# TASK OBJECTIVE
Report each line of the data that contains the string "rise".
[Opening EXTRACTED DATA section]
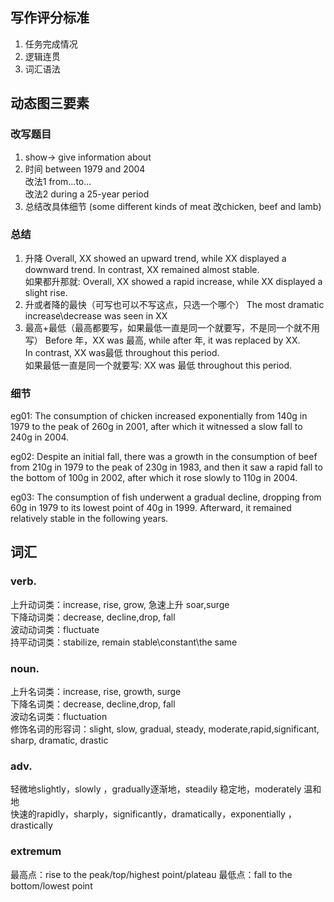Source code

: ## 写作评分标准
1. 任务完成情况
2. 逻辑连贯
3. 词汇语法

## 动态图三要素

### 改写题目
1. show→ give information about
2. 时间 between 1979 and 2004  
改法1  from...to...<br>
改法2  during a 25-year period
3. 总结改具体细节 (some different kinds of meat 改chicken, beef and lamb)

### 总结
1. 升降
Overall, XX showed an upward trend, while XX displayed a downward trend.  In contrast, XX remained almost stable.<br>
如果都升那就: Overall, XX showed a rapid increase, while XX displayed a slight rise.
2. 升或者降的最快（可写也可以不写这点，只选一个哪个）
The most dramatic increase\decrease was seen in XX
3. 最高+最低（最高都要写，如果最低一直是同一个就要写，不是同一个就不用写）
Before 年，XX was 最高, while after 年, it was replaced by XX. In contrast, XX was最低 throughout this period.<br>
如果最低一直是同一个就要写: XX was 最低 throughout this period.

### 细节
eg01: The consumption of chicken increased exponentially  from 140g in 1979 to the peak of 260g in 2001, 
after which it witnessed a slow fall to 240g in 2004.

eg02: Despite an initial fall, there was a growth in the consumption of beef from 210g in 1979 to the peak of 230g in 1983, 
and then it saw a rapid fall to the bottom of 100g in 2002, after which it rose slowly to 110g in 2004.

eg03: The consumption of fish underwent a gradual decline, 
dropping from 60g in 1979 to its lowest point of 40g in 1999. Afterward, it remained relatively stable in the following years.

## 词汇
### verb.
上升动词类：increase, rise, grow, 急速上升 soar,surge<br>
下降动词类：decrease, decline,drop, fall<br>
波动动词类：fluctuate<br>
持平动词类：stabilize, remain stable\constant\the same

### noun.
上升名词类：increase, rise, growth, surge<br>
下降名词类：decrease, decline,drop, fall<br>
波动名词类：fluctuation<br>
修饰名词的形容词：slight, slow, gradual, steady, moderate,rapid,significant, sharp, dramatic, drastic

### adv.
轻微地slightly，slowly ，gradually逐渐地，steadily 稳定地，moderately 温和地<br>
快速的rapidly，sharply，significantly，dramatically，exponentially ，drastically

### extremum
最高点：rise to the peak/top/highest point/plateau
最低点：fall to the bottom/lowest point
[Closing EXTRACTED DATA section]
# SOLUTION
如果都升那就: Overall, XX showed a rapid increase, while XX displayed a slight rise.
上升动词类：increase, rise, grow, 急速上升 soar,surge<br>
上升名词类：increase, rise, growth, surge<br>
最高点：rise to the peak/top/highest point/plateau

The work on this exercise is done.